Work to be completed: Copy the material below line for line, without the pictures.

Top of Given records

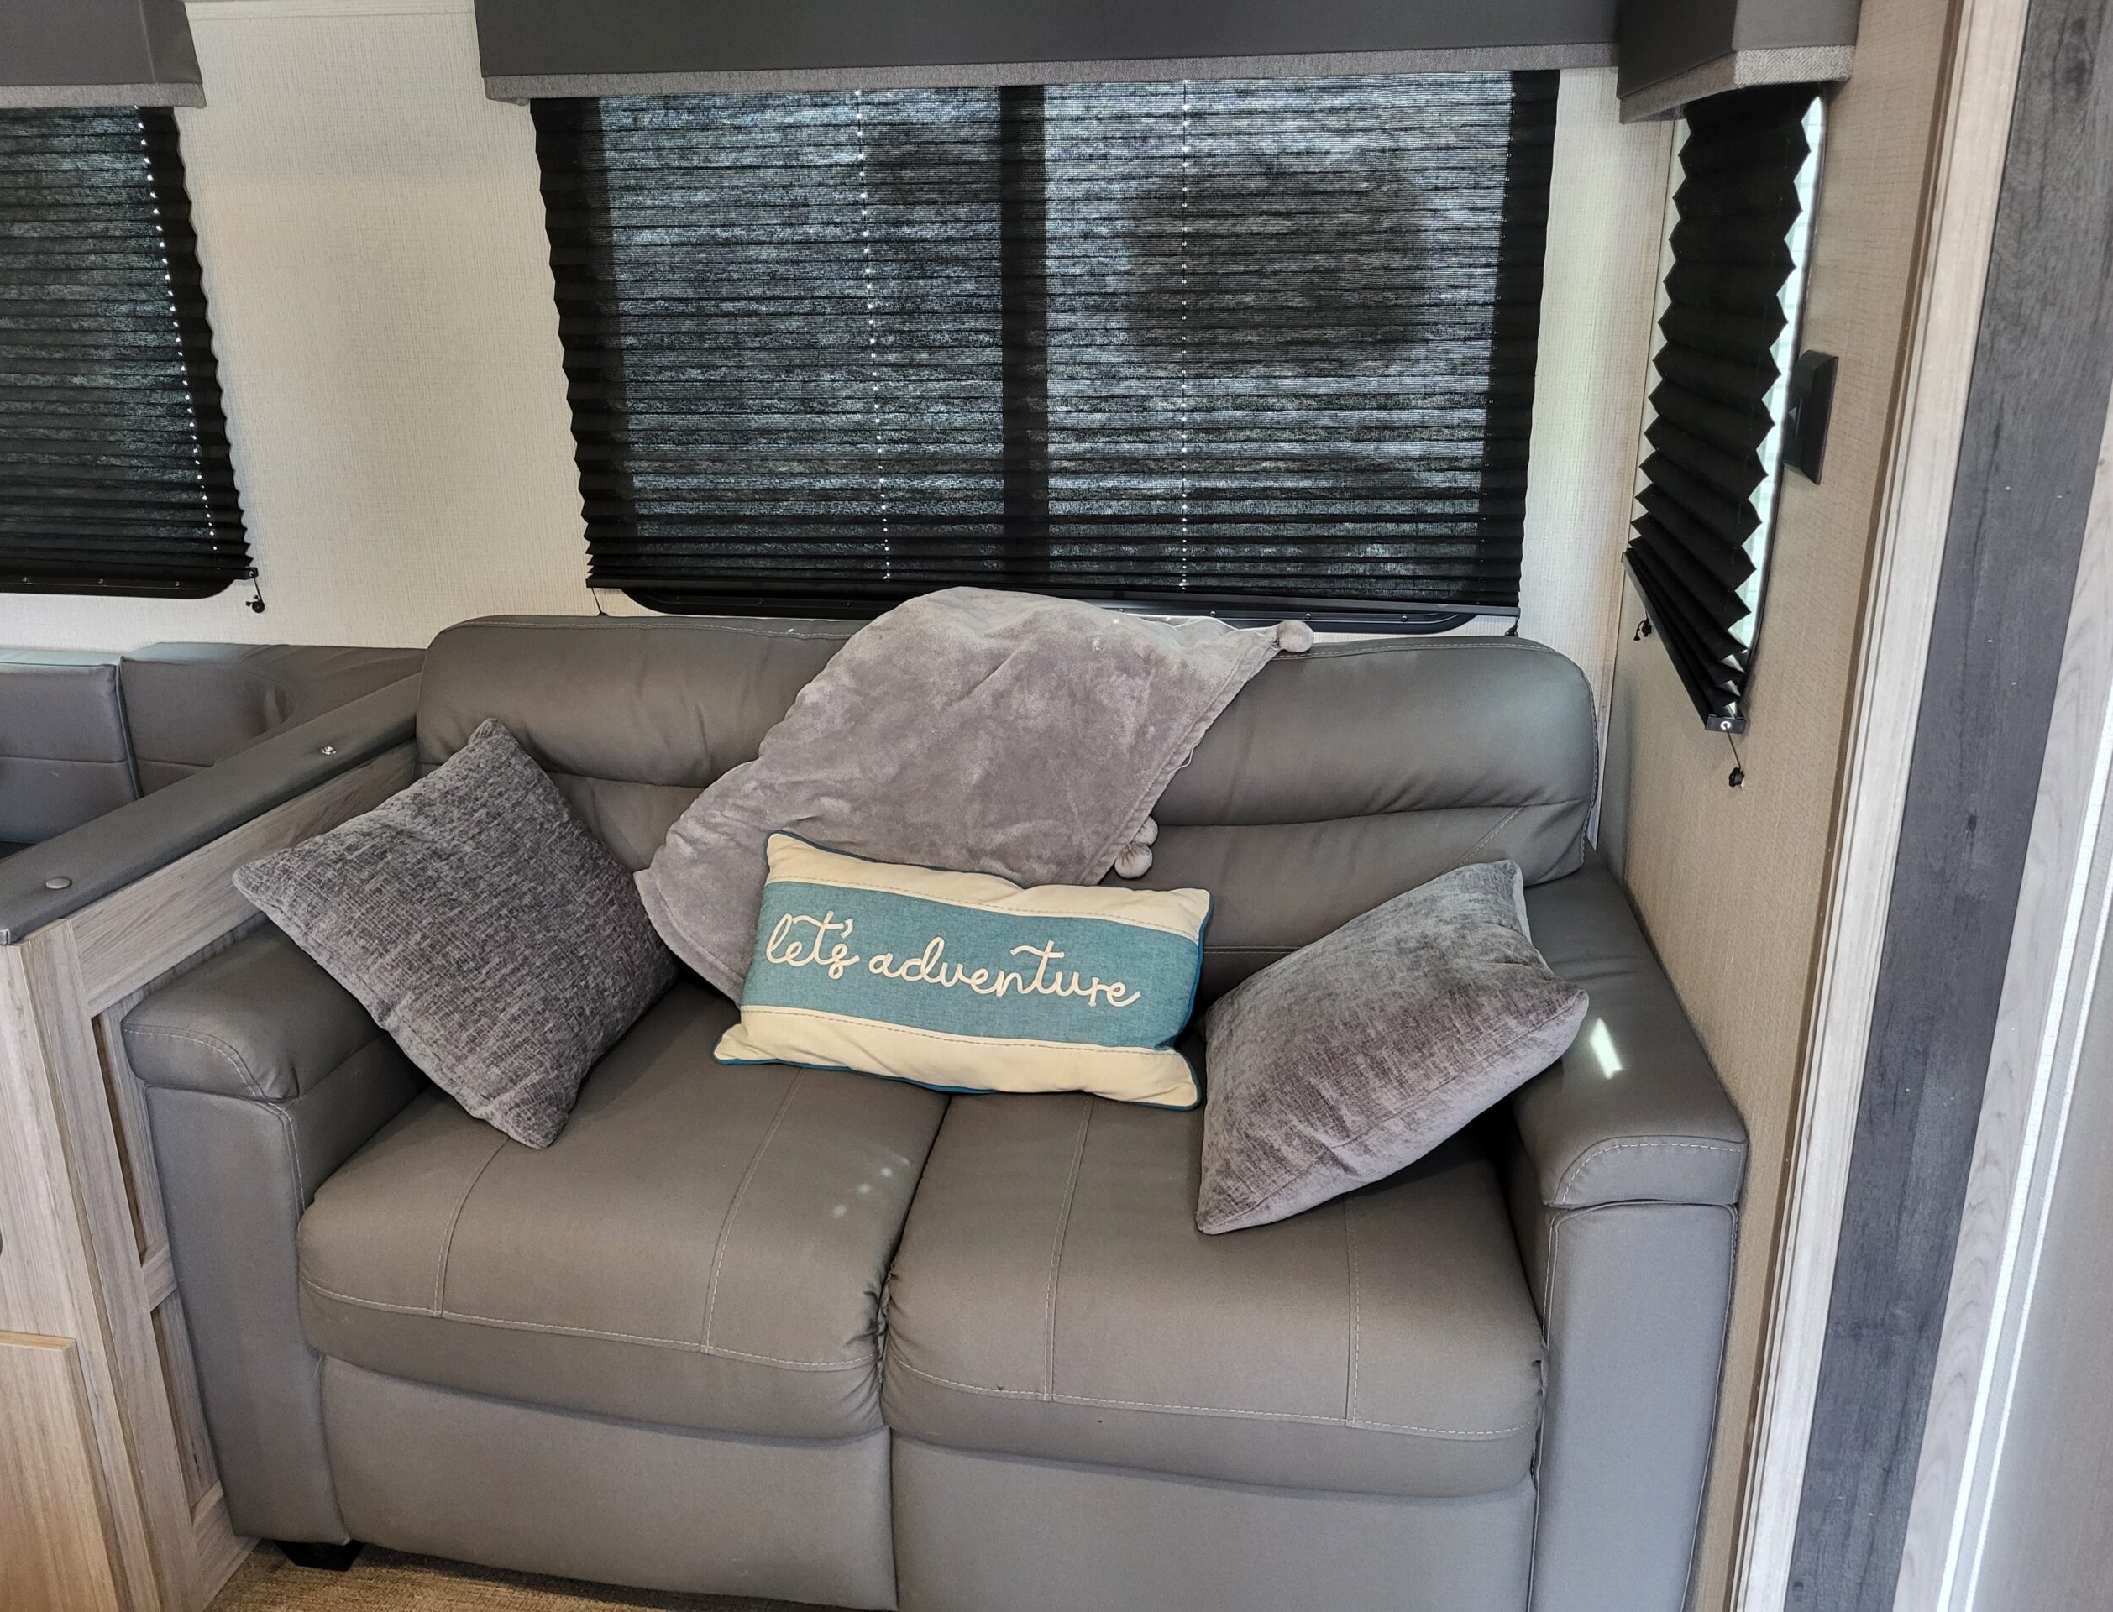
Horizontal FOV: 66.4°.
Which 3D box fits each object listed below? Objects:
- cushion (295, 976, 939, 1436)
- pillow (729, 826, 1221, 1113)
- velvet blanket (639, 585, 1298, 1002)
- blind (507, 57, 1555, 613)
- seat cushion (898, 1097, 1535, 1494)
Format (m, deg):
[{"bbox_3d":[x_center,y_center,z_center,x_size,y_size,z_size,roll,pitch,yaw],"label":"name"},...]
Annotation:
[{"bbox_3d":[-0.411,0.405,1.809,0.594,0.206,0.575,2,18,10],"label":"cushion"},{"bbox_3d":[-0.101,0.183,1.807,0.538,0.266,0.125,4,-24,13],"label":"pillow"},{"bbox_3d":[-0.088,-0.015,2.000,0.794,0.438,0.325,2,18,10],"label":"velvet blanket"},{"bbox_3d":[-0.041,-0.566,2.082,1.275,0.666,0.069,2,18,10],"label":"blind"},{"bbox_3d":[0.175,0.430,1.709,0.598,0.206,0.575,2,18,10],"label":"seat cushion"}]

Bottom of Given records

Task response:
Horizontal FOV: 66.4°.
Which 3D box fits each object listed below? Objects:
- cushion (295, 976, 939, 1436)
- pillow (729, 826, 1221, 1113)
- velvet blanket (639, 585, 1298, 1002)
- blind (507, 57, 1555, 613)
- seat cushion (898, 1097, 1535, 1494)
Format (m, deg):
[{"bbox_3d":[x_center,y_center,z_center,x_size,y_size,z_size,roll,pitch,yaw],"label":"name"},...]
Annotation:
[{"bbox_3d":[-0.411,0.405,1.809,0.594,0.206,0.575,2,18,10],"label":"cushion"},{"bbox_3d":[-0.101,0.183,1.807,0.538,0.266,0.125,4,-24,13],"label":"pillow"},{"bbox_3d":[-0.088,-0.015,2.000,0.794,0.438,0.325,2,18,10],"label":"velvet blanket"},{"bbox_3d":[-0.041,-0.566,2.082,1.275,0.666,0.069,2,18,10],"label":"blind"},{"bbox_3d":[0.175,0.430,1.709,0.598,0.206,0.575,2,18,10],"label":"seat cushion"}]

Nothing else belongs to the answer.